SEACrowd / seacrowd-datahub

A collaborative project to collect datasets in SEA languages, SEA regions, or SEA cultures.
Apache License 2.0
60 stars 56 forks source link

Create dataset loader for GNOME #513

Closed SamuelCahyawijaya closed 4 months ago

SamuelCahyawijaya commented 5 months ago

Dataloader name: gnome/gnome.py DataCatalogue: http://seacrowd.github.io/seacrowd-catalogue/card.html?gnome

Dataset gnome
Description A parallel corpus of GNOME localization files, which contains the interface text in the GNU Network Object Model Environment (GNOME) and published by GNOME translation teams.
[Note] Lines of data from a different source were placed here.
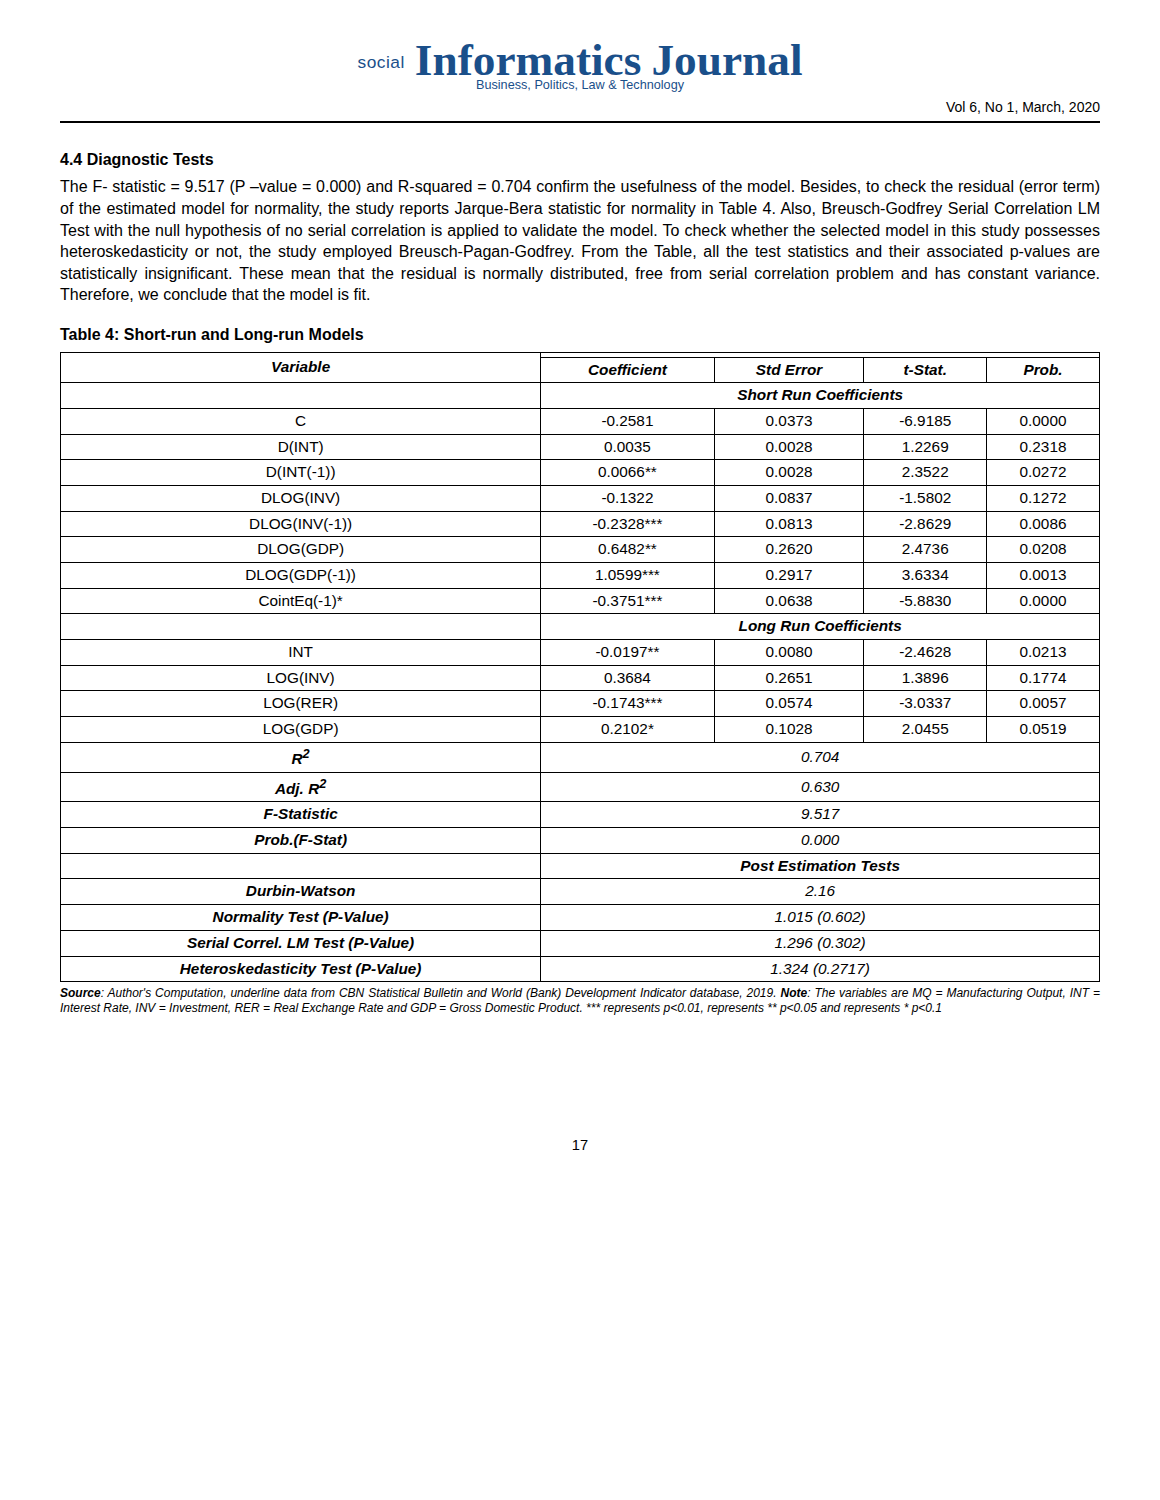social Informatics Journal
Business, Politics, Law & Technology
Vol 6, No 1, March, 2020
4.4 Diagnostic Tests
The F- statistic = 9.517 (P –value = 0.000) and R-squared = 0.704 confirm the usefulness of the model. Besides, to check the residual (error term) of the estimated model for normality, the study reports Jarque-Bera statistic for normality in Table 4. Also, Breusch-Godfrey Serial Correlation LM Test with the null hypothesis of no serial correlation is applied to validate the model. To check whether the selected model in this study possesses heteroskedasticity or not, the study employed Breusch-Pagan-Godfrey. From the Table, all the test statistics and their associated p-values are statistically insignificant. These mean that the residual is normally distributed, free from serial correlation problem and has constant variance. Therefore, we conclude that the model is fit.
Table 4: Short-run and Long-run Models
| Variable | |
| Coefficient | Std Error | t-Stat. | Prob. |
| | Short Run Coefficients |
| C | -0.2581 | 0.0373 | -6.9185 | 0.0000 |
| D(INT) | 0.0035 | 0.0028 | 1.2269 | 0.2318 |
| D(INT(-1)) | 0.0066** | 0.0028 | 2.3522 | 0.0272 |
| DLOG(INV) | -0.1322 | 0.0837 | -1.5802 | 0.1272 |
| DLOG(INV(-1)) | -0.2328*** | 0.0813 | -2.8629 | 0.0086 |
| DLOG(GDP) | 0.6482** | 0.2620 | 2.4736 | 0.0208 |
| DLOG(GDP(-1)) | 1.0599*** | 0.2917 | 3.6334 | 0.0013 |
| CointEq(-1)* | -0.3751*** | 0.0638 | -5.8830 | 0.0000 |
| | Long Run Coefficients |
| INT | -0.0197** | 0.0080 | -2.4628 | 0.0213 |
| LOG(INV) | 0.3684 | 0.2651 | 1.3896 | 0.1774 |
| LOG(RER) | -0.1743*** | 0.0574 | -3.0337 | 0.0057 |
| LOG(GDP) | 0.2102* | 0.1028 | 2.0455 | 0.0519 |
| R 2 | 0.704 |
| Adj. R 2 | 0.630 |
| F-Statistic | 9.517 |
| Prob.(F-Stat) | 0.000 |
| | Post Estimation Tests |
| Durbin-Watson | 2.16 |
| Normality Test (P-Value) | 1.015 (0.602) |
| Serial Correl. LM Test (P-Value) | 1.296 (0.302) |
| Heteroskedasticity Test (P-Value) | 1.324 (0.2717) |
Source: Author's Computation, underline data from CBN Statistical Bulletin and World (Bank) Development Indicator database, 2019. Note: The variables are MQ = Manufacturing Output, INT = Interest Rate, INV = Investment, RER = Real Exchange Rate and GDP = Gross Domestic Product. *** represents p<0.01, represents ** p<0.05 and represents * p<0.1
17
Text in this dataset is relatively short and technical.
Subsets -
Languages eng, vie, mya, ind, tha, tgl, zlm, lao
Tasks Machine Translation
License Unknown (unknown)
Homepage https://opus.nlpl.eu/GNOME/corpus/version/GNOME
HF URL -
Paper URL https://aclanthology.org/L12-1246/
akhdanfadh commented 5 months ago

Hey, from what I understand, there is no source language for this dataset. Should I make all possible translation pairs with all languages listed here?

EDIT: Based on discussion #456, I'll implement all possible language pairs.

For parallel MT dataloaders, we agreed upon having a subset for every possible direction with at least 1 SEA language.

akhdanfadh commented 5 months ago

self-assign